- _TASK STATEMENT_: Please output the rows below verbatim, each line unchanged.

------ INPUT ROWS

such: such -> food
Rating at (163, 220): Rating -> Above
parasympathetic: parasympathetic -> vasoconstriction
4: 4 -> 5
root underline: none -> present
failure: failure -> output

------------

- _COMPLETE OUTPUT_:
such: such -> food
Rating at (163, 220): Rating -> Above
parasympathetic: parasympathetic -> vasoconstriction
4: 4 -> 5
root underline: none -> present
failure: failure -> output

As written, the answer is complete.